While dialogue on green sustainability is nothing new — we all hear from scientists and news op-eds on how reckless human consumption ravages Earth’s ecosystems — what’s striking about the Recology SF art exhibit is its intimate approach to garbage. Formed by everyday knick-knacks, the art highlights the disposable nature of all that we own. The result is a rare feat of connecting individual actions to larger social responsibility without feeling forced — an aesthetic reminder that the mountains of trash in dumps are simply made of objects left by each and every one of us.
The hidden (or ignored) reality of material excess ties the ideals of Recology SF together. “All the artists that come through our program have different experiences, but there’s an underlying theme of surprise and overwhelming unbelief at the amount of materials that we buy and don’t use,” commented Deborah Munk, the director of the Artist in Residence Program. Munk then pointed out that napkins alongside the night’s refreshments were from unopened boxes dumped in 2003.

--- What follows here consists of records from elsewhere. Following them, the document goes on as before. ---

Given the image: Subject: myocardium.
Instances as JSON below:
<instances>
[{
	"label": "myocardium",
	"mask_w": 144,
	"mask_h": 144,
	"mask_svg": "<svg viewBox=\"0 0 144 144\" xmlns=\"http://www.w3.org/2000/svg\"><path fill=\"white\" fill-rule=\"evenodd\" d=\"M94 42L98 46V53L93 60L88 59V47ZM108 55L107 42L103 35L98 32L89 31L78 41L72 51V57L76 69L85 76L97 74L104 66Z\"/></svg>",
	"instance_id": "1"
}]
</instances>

To look through the peephole in Terry Berlier’s piece “Event Horizon” is to understand the bizarre overload of disposed objects at places like Recology. With scavenged IKEA slats, Berlier constructed layers of wooden octagons that jut out of the wall, with a lamp swinging above. When one peers inside, a mirror reflects the viewer’s eye and the surrounding tunnel into infinite angles, with rings of light traveling across the continuum. The piece is a graceful expression of the surreal, endless excess Berlier witnessed during her residence.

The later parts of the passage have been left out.